Wednesday, February 06, 2008

What is SSH Tunneling, How do I achieve that?




SSH tunneling otherwise called as port forwarding is a method of achieving connectivity to remote/blocked ports using SSH protocol.




In a scenario described below, you can make use of SSH tunneling.




Suppose you have, a desktop connects to a remote server which in turn has access to many other machines/devices on the remote network, and only SSH port is open for you to access through the firewalls. How will you connect to http service running on the remote network from your desktop?




The answer is SSH port forwarding (tunneling). Let us look at how to do this. Assuming, Your desktop name is desktop(10.0.0.1), remote gateway server is alpha(10.0.0.1,192.168.1.1) and server which runs the service on remote network is beta(192.168.1.2).

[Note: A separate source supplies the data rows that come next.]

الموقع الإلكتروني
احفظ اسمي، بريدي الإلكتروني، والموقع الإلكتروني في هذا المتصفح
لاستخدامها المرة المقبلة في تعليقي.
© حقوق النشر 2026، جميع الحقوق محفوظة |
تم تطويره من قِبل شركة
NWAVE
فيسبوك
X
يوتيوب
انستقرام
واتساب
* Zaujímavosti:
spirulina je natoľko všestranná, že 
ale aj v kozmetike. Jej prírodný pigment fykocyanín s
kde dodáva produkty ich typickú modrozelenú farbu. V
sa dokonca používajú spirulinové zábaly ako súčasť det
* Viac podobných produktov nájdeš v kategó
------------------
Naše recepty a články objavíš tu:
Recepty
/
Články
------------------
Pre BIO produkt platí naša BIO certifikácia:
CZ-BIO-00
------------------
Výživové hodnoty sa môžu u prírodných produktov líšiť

Here desktop does not have direct access to beta or gamma. It has to access alpha for reaching those machines. Using SSH client a person using desktop can access alpha. Once he is logged in, he can access beta or gamma using SSH client which is available on alpha. We use putty (SSH client) for the sake of explanation. You can use any client which has the tunneling ability. Open putty and select SSH (default port 22) and give these details. Click on add and save the session.






Note: you cannot use hostnames when you need to forward ports to the remote servers.

When you open this session, you will be prompted for username/passwords of Alpha. Once you are authenticated, the tunnel is set up to beta.

i.e Anything connecting on port 50000 on desktop will get forwarded to port 22 of beta. If you want to test this, open up another putty session to port 50000 of “localhost” as below. This will start a new SSH session from beta from your desktop.








All communication sent across to beta is secured using encryption technology supported by SSH. You can forward to port 80 instead of port 22 (i.e 192.168.1.2:80), if you want to access the http server running on beta.